In the listing, find every line that has the string "right" and copy it.

> **SOURCE DATA**
----------------

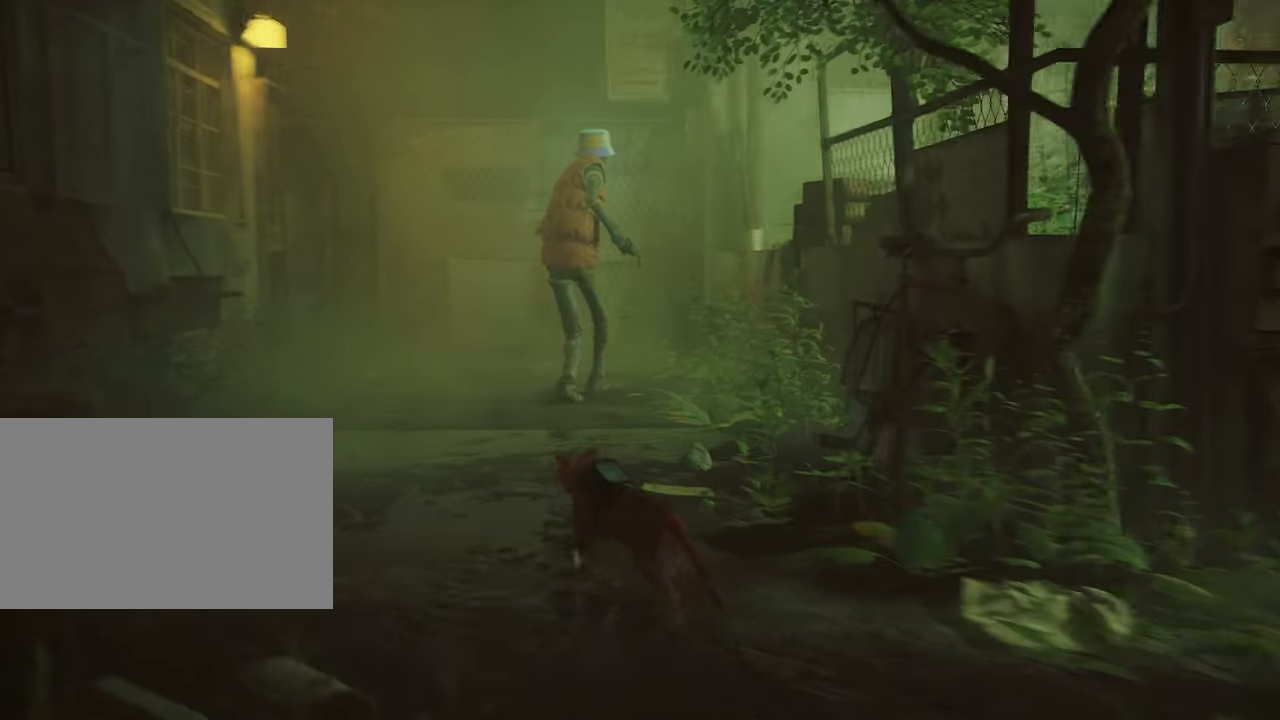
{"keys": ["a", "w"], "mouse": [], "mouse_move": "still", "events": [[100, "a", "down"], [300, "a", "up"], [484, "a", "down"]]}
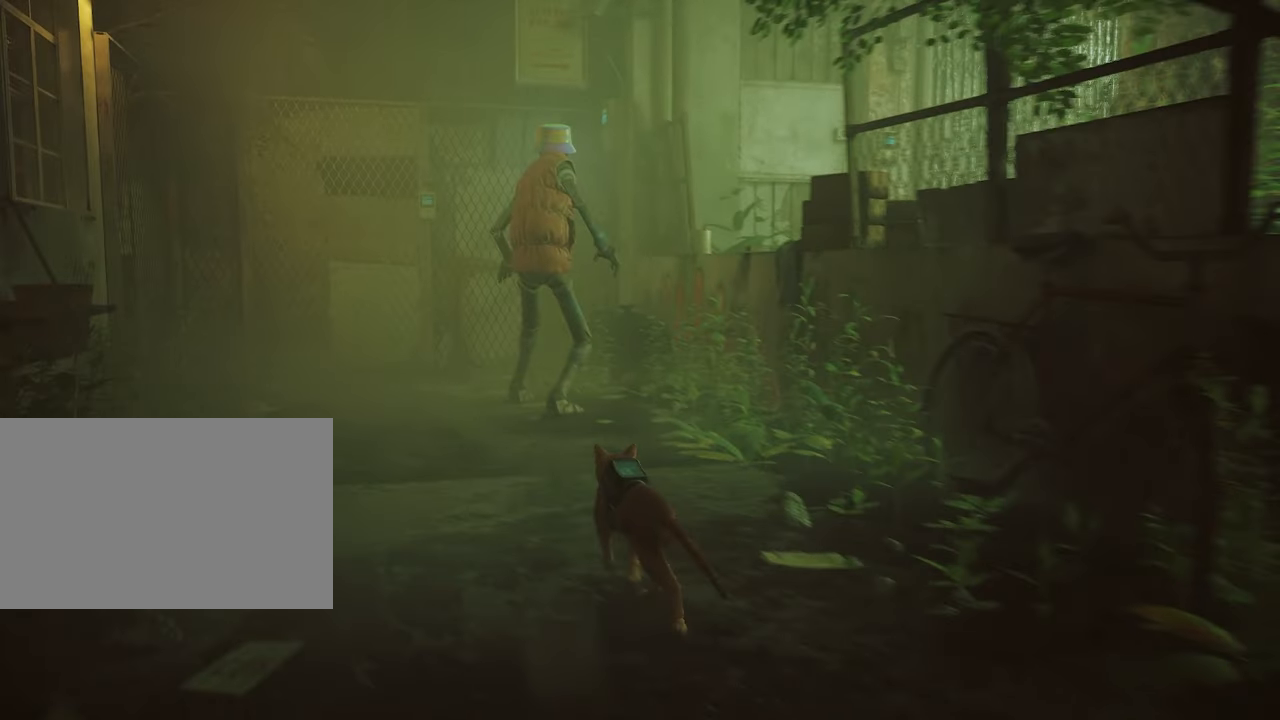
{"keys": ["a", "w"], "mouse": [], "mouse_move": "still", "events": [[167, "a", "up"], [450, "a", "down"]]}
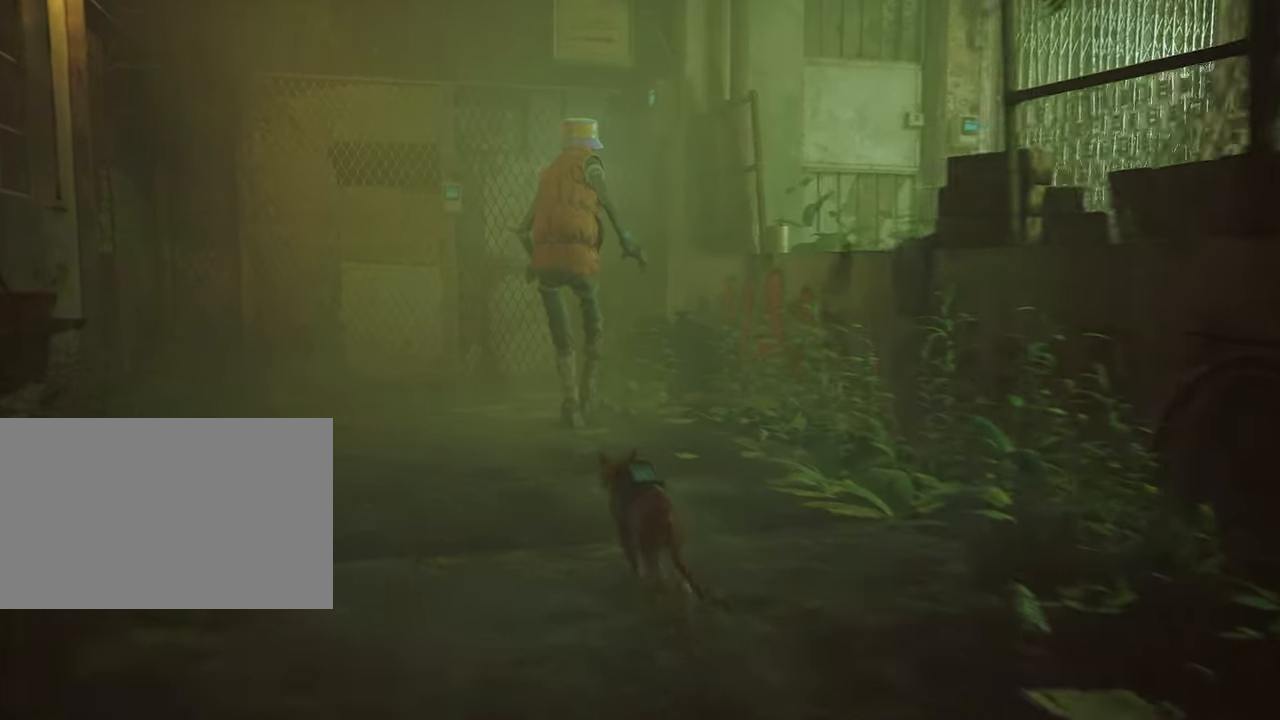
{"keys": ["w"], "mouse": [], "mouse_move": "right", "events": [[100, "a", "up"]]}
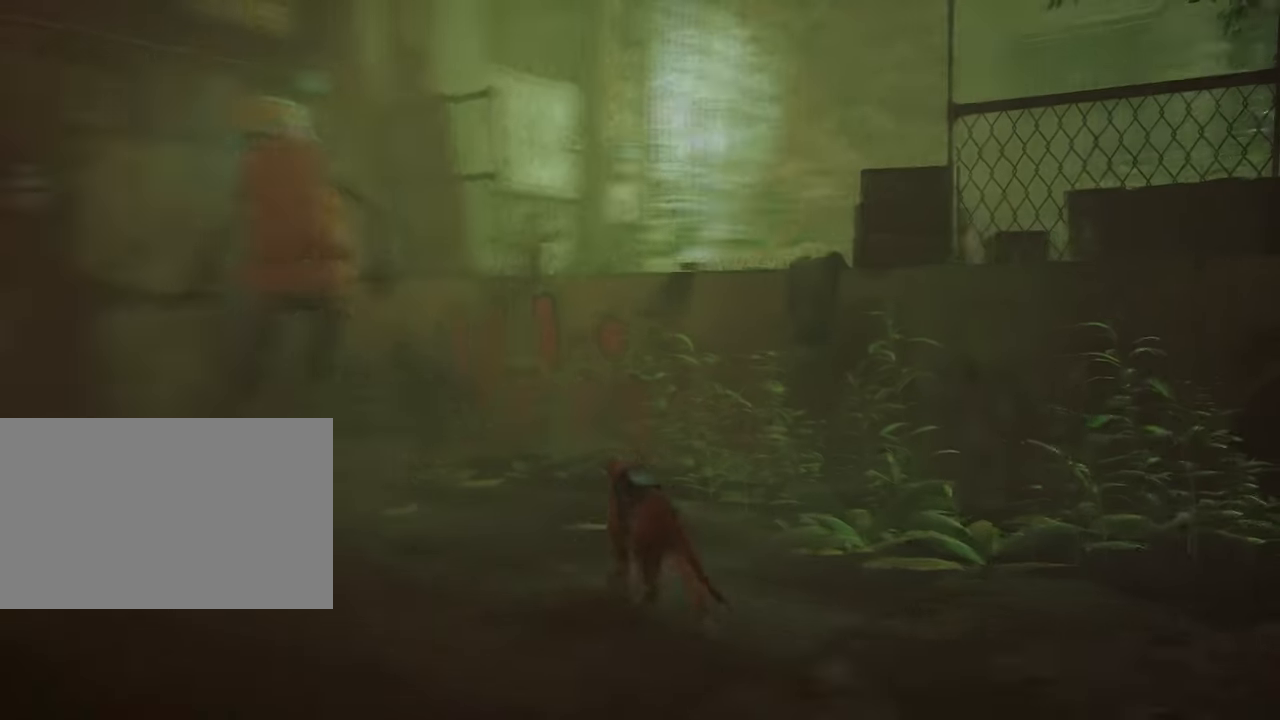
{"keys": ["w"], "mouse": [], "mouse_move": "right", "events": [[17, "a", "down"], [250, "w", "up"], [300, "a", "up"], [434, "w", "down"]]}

----------------

> **SOLUTION TO THIS TASK**
{"keys": ["w"], "mouse": [], "mouse_move": "right", "events": [[100, "a", "up"]]}
{"keys": ["w"], "mouse": [], "mouse_move": "right", "events": [[17, "a", "down"], [250, "w", "up"], [300, "a", "up"], [434, "w", "down"]]}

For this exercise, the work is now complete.